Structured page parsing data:
Segment Open

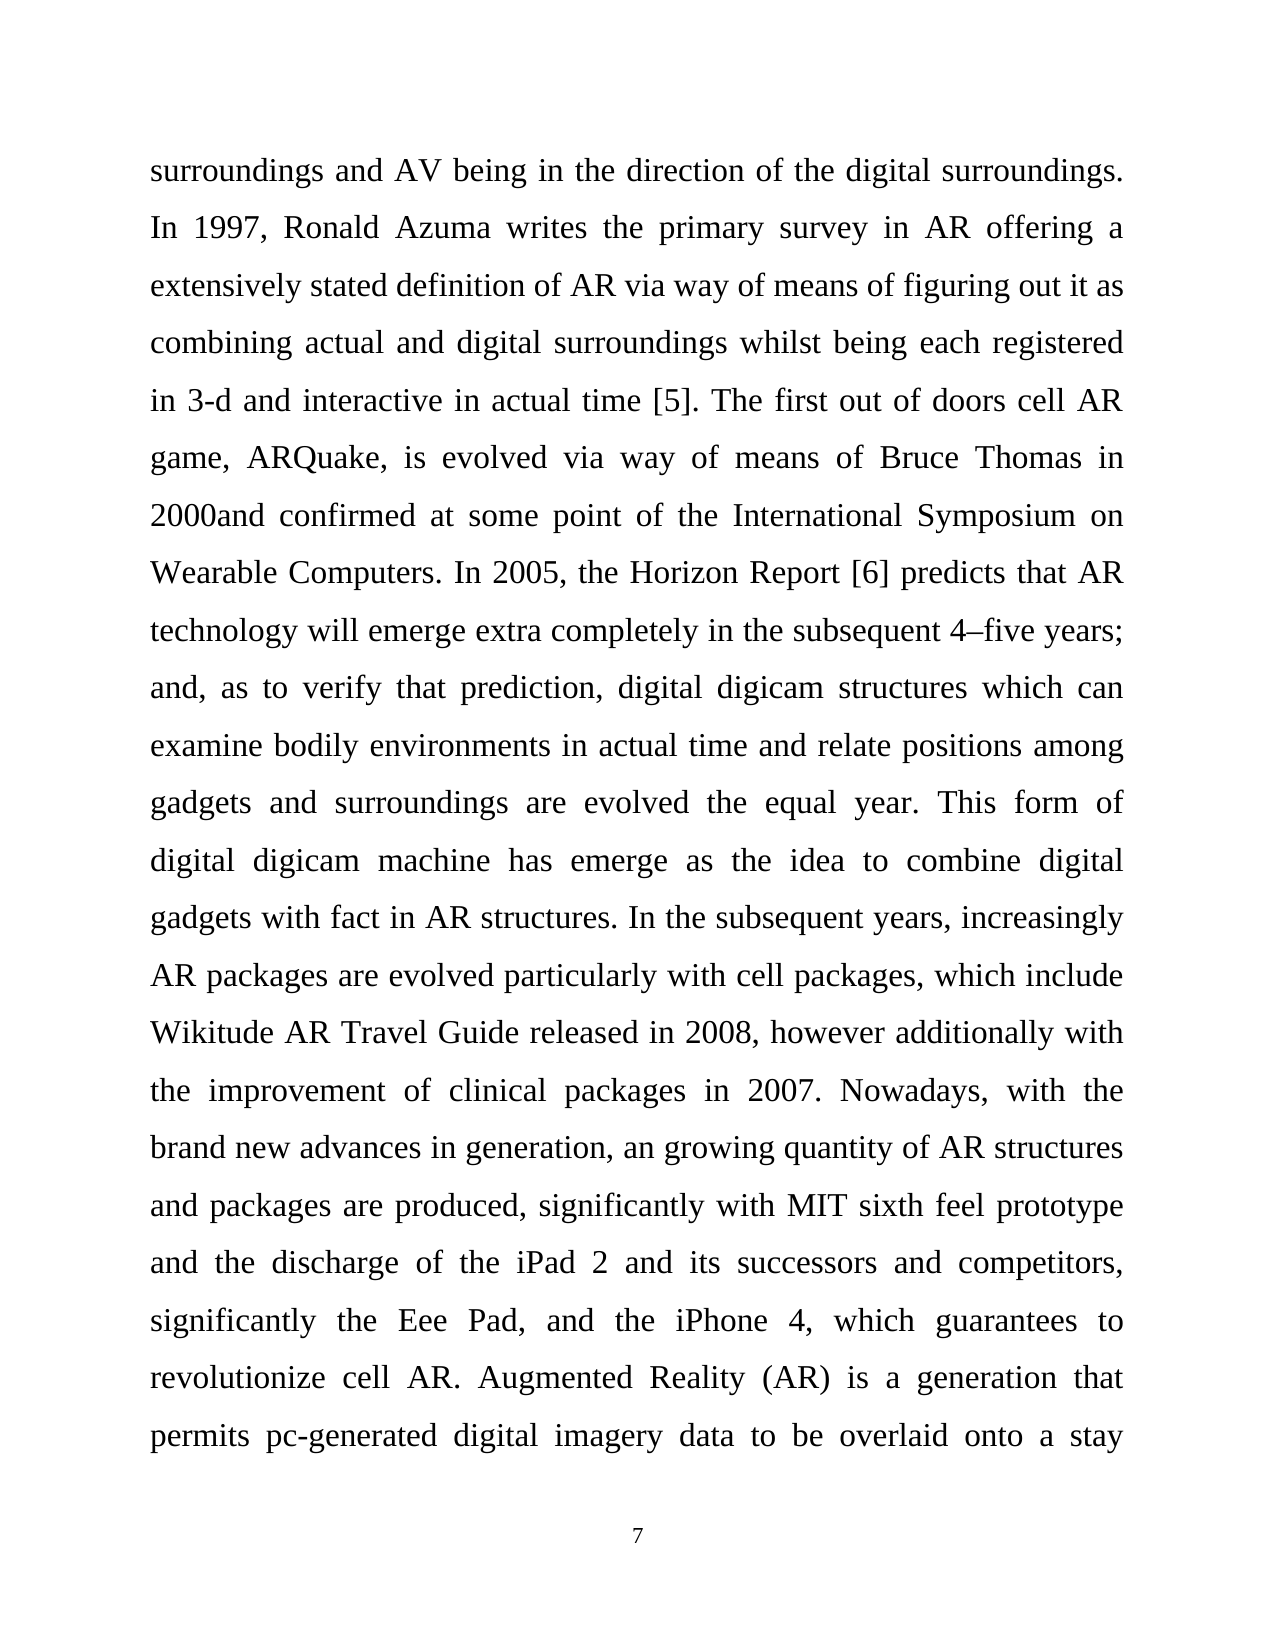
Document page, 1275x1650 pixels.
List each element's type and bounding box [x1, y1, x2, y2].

text [150, 150, 1125, 1453]
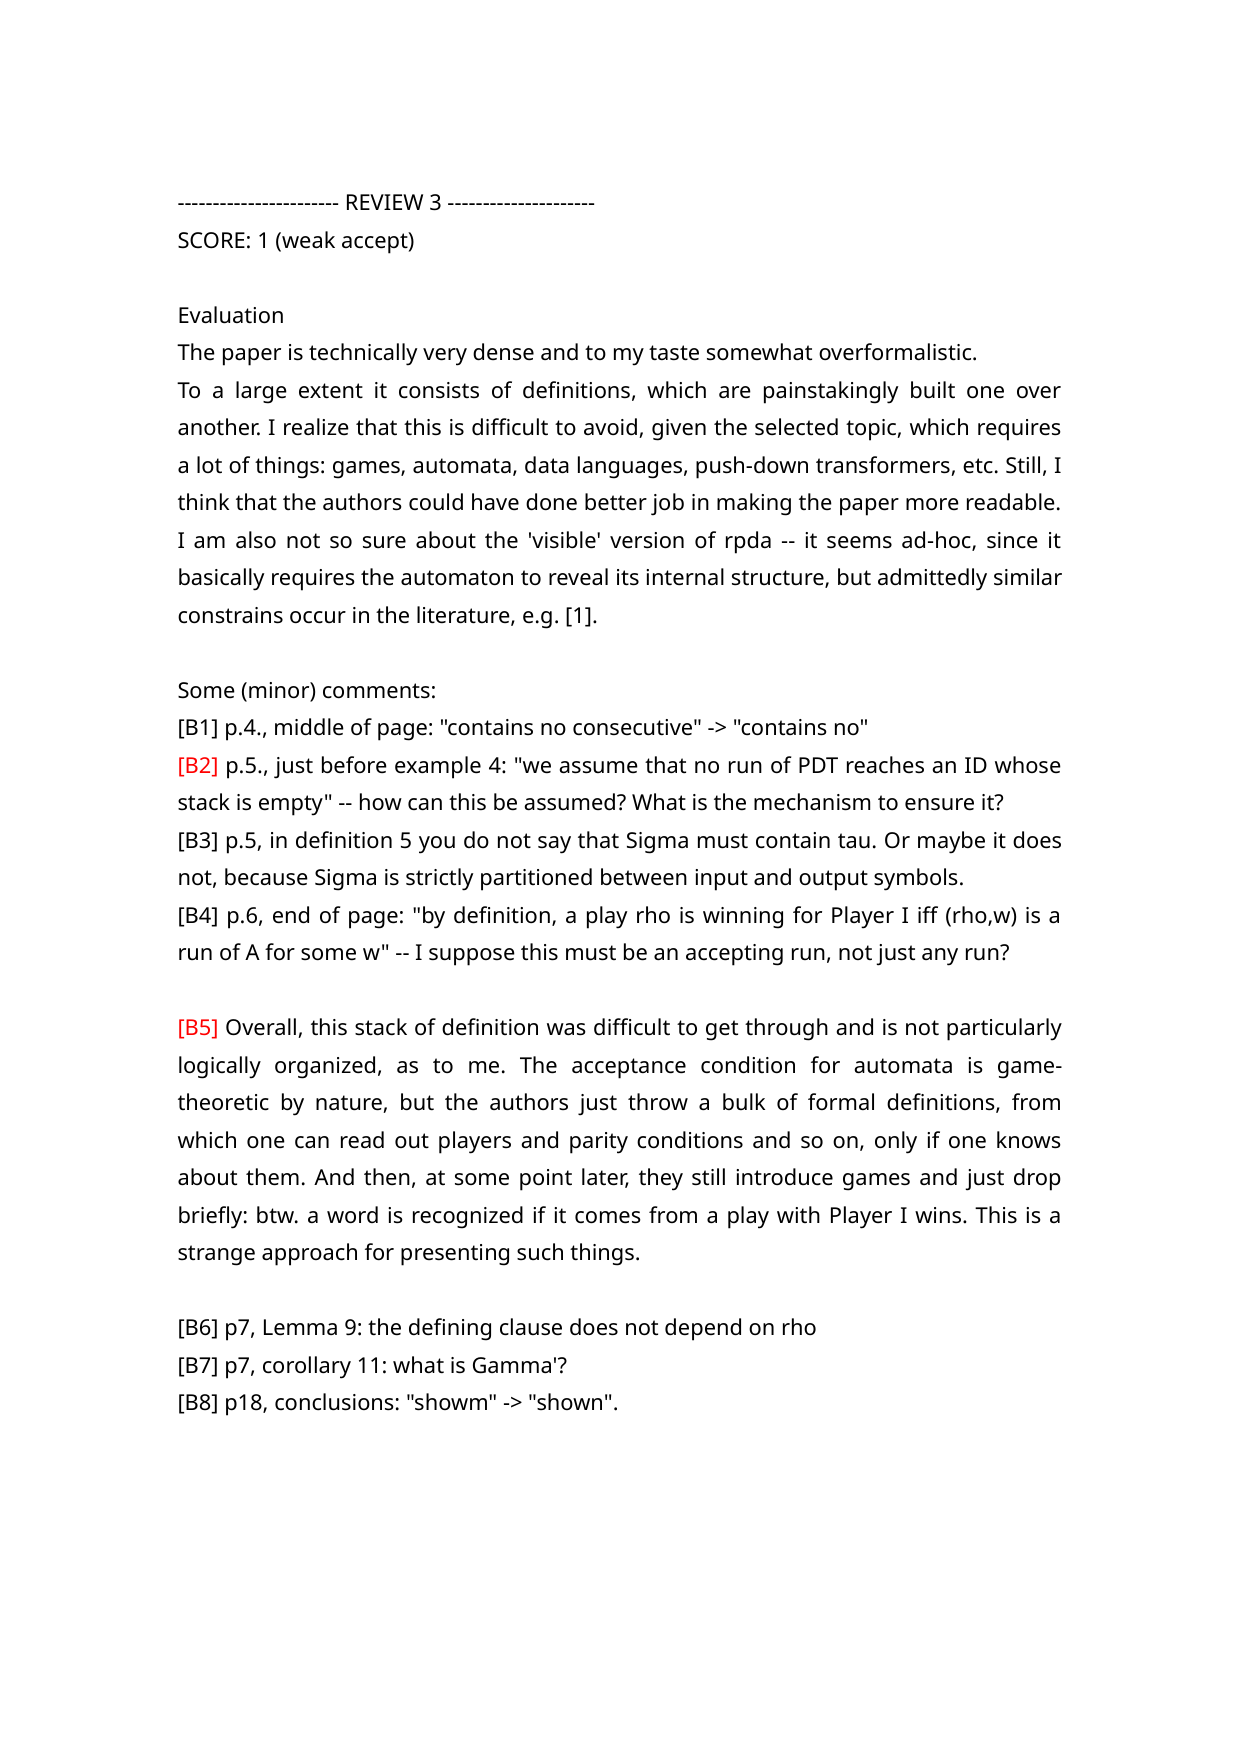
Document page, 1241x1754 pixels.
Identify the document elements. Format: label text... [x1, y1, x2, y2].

text SCORE: 1 (weak accept) [177, 221, 1063, 258]
text [B7] p7, corollary 11: what is Gamma'? [177, 1346, 1063, 1383]
text [B4] p.6, end of page: "by definition, a play rho is winning for Player I iff (rho,w) is a run of A for some w" -- I suppose this must be an accepting run, not just any run? [177, 896, 1063, 971]
text [B2] p.5., just before example 4: "we assume that no run of PDT reaches an ID whose stack is empty" -- how can this be assumed? What is the mechanism to ensure it? [177, 746, 1063, 821]
text [B1] p.4., middle of page: "contains no consecutive" -> "contains no" [177, 708, 1063, 746]
text Evaluation [177, 296, 1063, 333]
text Some (minor) comments: [177, 671, 1063, 708]
text The paper is technically very dense and to my taste somewhat overformalistic. [177, 333, 1063, 371]
text ----------------------- REVIEW 3 --------------------- [177, 183, 1063, 221]
text [B3] p.5, in definition 5 you do not say that Sigma must contain tau. Or maybe it does not, because Sigma is strictly partitioned between input and output symbols. [177, 821, 1063, 896]
text [B6] p7, Lemma 9: the defining clause does not depend on rho [177, 1308, 1063, 1346]
text [B8] p18, conclusions: "showm" -> "shown". [177, 1383, 1063, 1421]
text [B5] Overall, this stack of definition was difficult to get through and is not particularly logically organized, as to me. The acceptance condition for automata is game-theoretic by nature, but the authors just throw a bulk of formal definitions, from which one can read out players and parity conditions and so on, only if one knows about them. And then, at some point later, they still introduce games and just drop briefly: btw. a word is recognized if it comes from a play with Player I wins. This is a strange approach for presenting such things. [177, 1008, 1063, 1271]
text To a large extent it consists of definitions, which are painstakingly built one over another. I realize that this is difficult to avoid, given the selected topic, which requires a lot of things: games, automata, data languages, push-down transformers, etc. Still, I think that the authors could have done better job in making the paper more readable. I am also not so sure about the 'visible' version of rpda -- it seems ad-hoc, since it basically requires the automaton to reveal its internal structure, but admittedly similar constrains occur in the literature, e.g. [1]. [177, 371, 1063, 633]
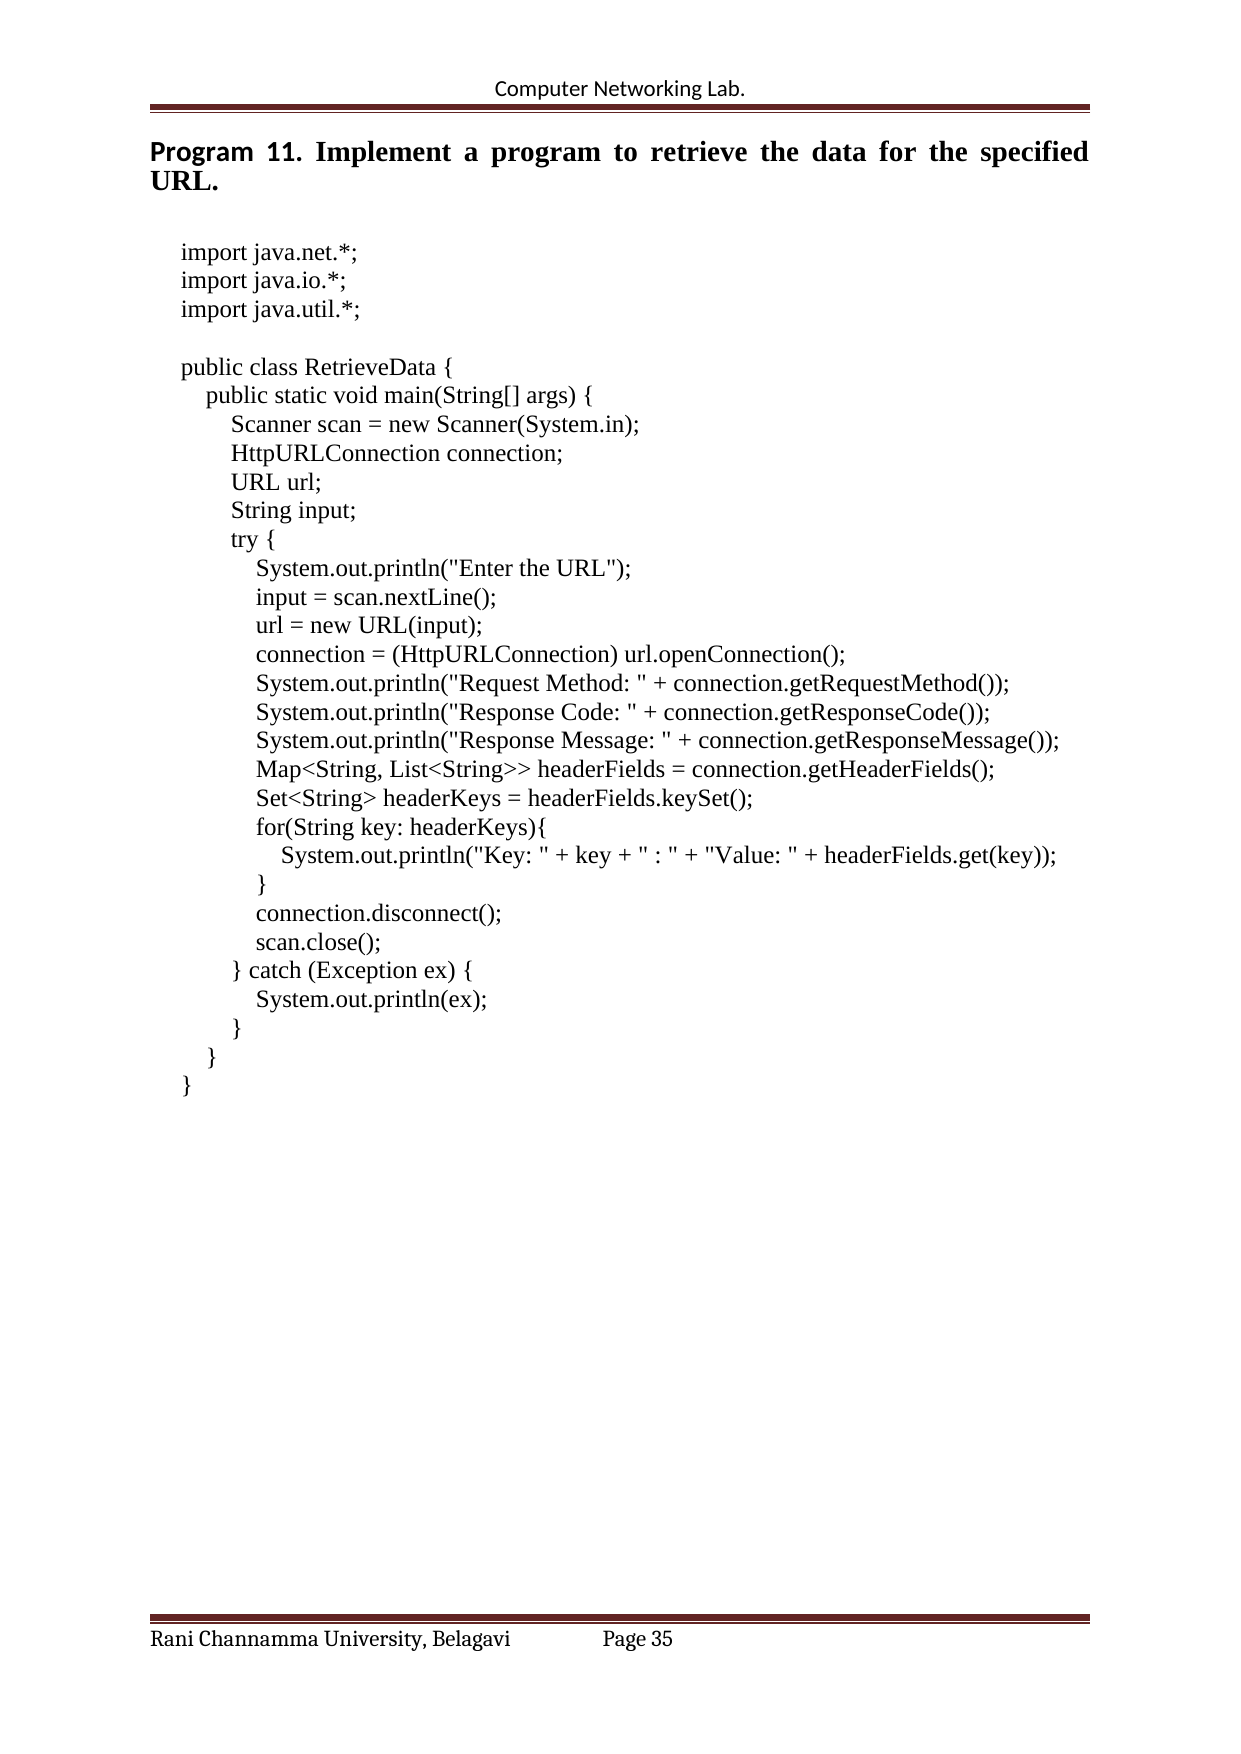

Segment Closed

● Task details: Transcribe every entry exactly. Leave out the pictures.

● Exercise result:
Document page, 1275x1650 pixels.
List each element's type and bounding box [x1, y1, x2, y2].

text [150, 150, 1125, 1453]
Document page, 1241x1754 pixels.
Identify the document elements. Format: label text... [x1, y1, x2, y2].

text SCORE: 1 (weak accept) [177, 221, 1063, 258]
text [B7] p7, corollary 11: what is Gamma'? [177, 1346, 1063, 1383]
text [B4] p.6, end of page: "by definition, a play rho is winning for Player I iff (rho,w) is a run of A for some w" -- I suppose this must be an accepting run, not just any run? [177, 896, 1063, 971]
text [B2] p.5., just before example 4: "we assume that no run of PDT reaches an ID whose stack is empty" -- how can this be assumed? What is the mechanism to ensure it? [177, 746, 1063, 821]
text [B1] p.4., middle of page: "contains no consecutive" -> "contains no" [177, 708, 1063, 746]
text Evaluation [177, 296, 1063, 333]
text Some (minor) comments: [177, 671, 1063, 708]
text The paper is technically very dense and to my taste somewhat overformalistic. [177, 333, 1063, 371]
text ----------------------- REVIEW 3 --------------------- [177, 183, 1063, 221]
text [B3] p.5, in definition 5 you do not say that Sigma must contain tau. Or maybe it does not, because Sigma is strictly partitioned between input and output symbols. [177, 821, 1063, 896]
text [B6] p7, Lemma 9: the defining clause does not depend on rho [177, 1308, 1063, 1346]
text [B8] p18, conclusions: "showm" -> "shown". [177, 1383, 1063, 1421]
text [B5] Overall, this stack of definition was difficult to get through and is not particularly logically organized, as to me. The acceptance condition for automata is game-theoretic by nature, but the authors just throw a bulk of formal definitions, from which one can read out players and parity conditions and so on, only if one knows about them. And then, at some point later, they still introduce games and just drop briefly: btw. a word is recognized if it comes from a play with Player I wins. This is a strange approach for presenting such things. [177, 1008, 1063, 1271]
text To a large extent it consists of definitions, which are painstakingly built one over another. I realize that this is difficult to avoid, given the selected topic, which requires a lot of things: games, automata, data languages, push-down transformers, etc. Still, I think that the authors could have done better job in making the paper more readable. I am also not so sure about the 'visible' version of rpda -- it seems ad-hoc, since it basically requires the automaton to reveal its internal structure, but admittedly similar constrains occur in the literature, e.g. [1]. [177, 371, 1063, 633]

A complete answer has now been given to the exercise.